Wer diesen Blog öfters liest hat vielleicht meine Abneigung gegen plumpe “Steinzeit-Theorien“ mitbekommen, die zur Erklärung der Unterschiede zwischen Frauen und Männern herangezogen werden. Für mein Empfinden wurden da wahllos und willkürlich Vermutungen angestellt und moderne Stereotypen zurückprojiziert. Etwa die Vorstellung, die Frauen hätten in der Höhle Feuer und Kind gehütet, während die Männer hinaus zogen in die große Welt, weshalb sie auch heute noch besser einparken, sich dafür im Kühlschrank nicht zurechtfinden. Solche (wenigstens im Blick auf heutige Verhältnisse) fixen Ideen hat nun ein Forscherteam widerlegt: Bei den frühen afrikanischen „Vorfahren“ des homo sapiens kamen die Frauen deutlich weiter herum als die Männer.
Ein andere Abneigung gilt den gelegentlich arg funktionalen und simplen „Erklärungen“ zum Ursprung von Glaube und Religion. Und auch hier scheint sich eine Wende anzudeuten. In der aktuellen Ausgabe berichtet National Geographic von den Ausgrabungen in Göbekli Tepe, unweit der Quelle von Euphrat und Tigris. Dort wird gerade die älteste Tempelanlage der Welt ausgegraben, und die Funde deuten darauf hin, dass die bisherige Annahme – Ackerbau führt zur Siedlungsgründung und diese ist die Voraussetzung für die Entstehung der ersten Religionen – revisionsbedürftig ist. Es könnte gut sein, dass „Religion“ der Grund dafür war, dass viele Menschen sich versammelten und Ackerbau in größerem Stil nötig wurde, um sie zu versorgen.
Menschen sind also nicht einfach irgendwann religiös geworden, vielleicht waren sie es schon immer – was im Umkehrschluss auch bedeuten könnte, dass sie es womöglich auch bleiben und kaum als „Krankheit“ (Dawkins etwa spricht polemisch von einem „Virus“) gedeutet werden können, die eine ursprünglich „gesunde“ Menschheit irgendwann einmal befallen hat.

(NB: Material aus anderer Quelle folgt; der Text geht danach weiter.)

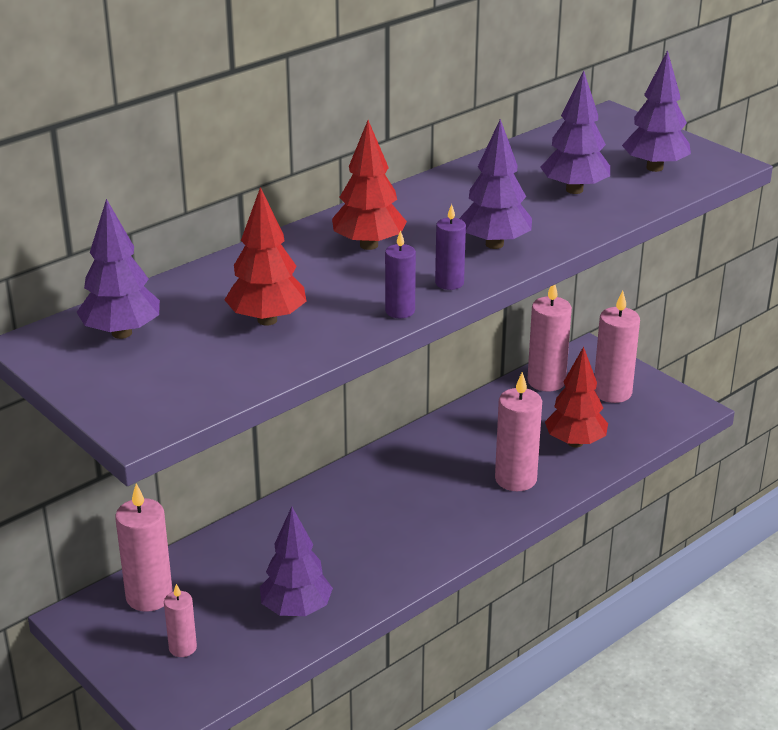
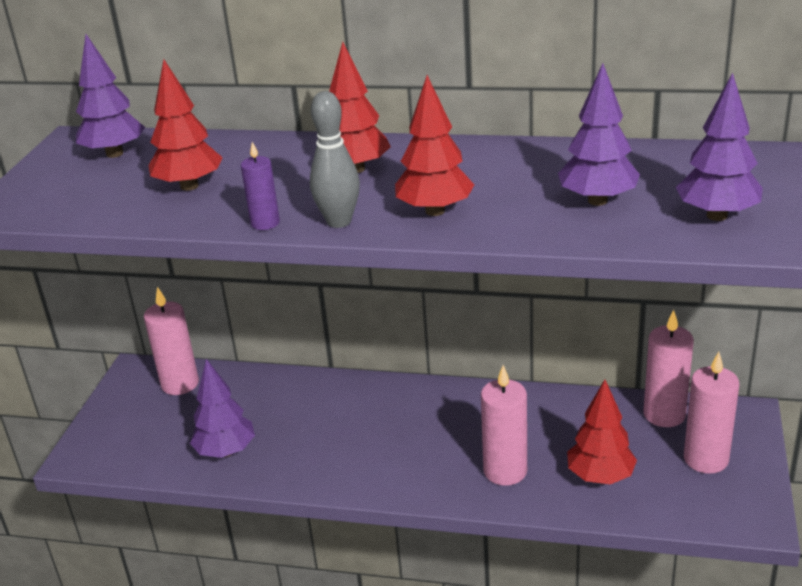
camera: 55 degrees right, 0 degrees up
(182, 648) = (141, 426): pink candle -> none
(449, 283) = (339, 222): purple candle -> grey bowling pin
(494, 244) = (435, 211): purple tree -> red tree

Der deutsche Archäologe Klaus Schmidt sagt im Interview kurz und knapp: „Der Mensch hatte immer religiöse Gedanken. Das unterscheidet ihn vom Tier.“
Vielleicht gibt es früher oder später auch wieder andere Entdeckungen und neue Thesen. So oder so finde ich es gut, dran zu denken, dass es in all diesen Fragen keineswegs immer so einfach und eindeutig ist, wie es oft dargestellt wird.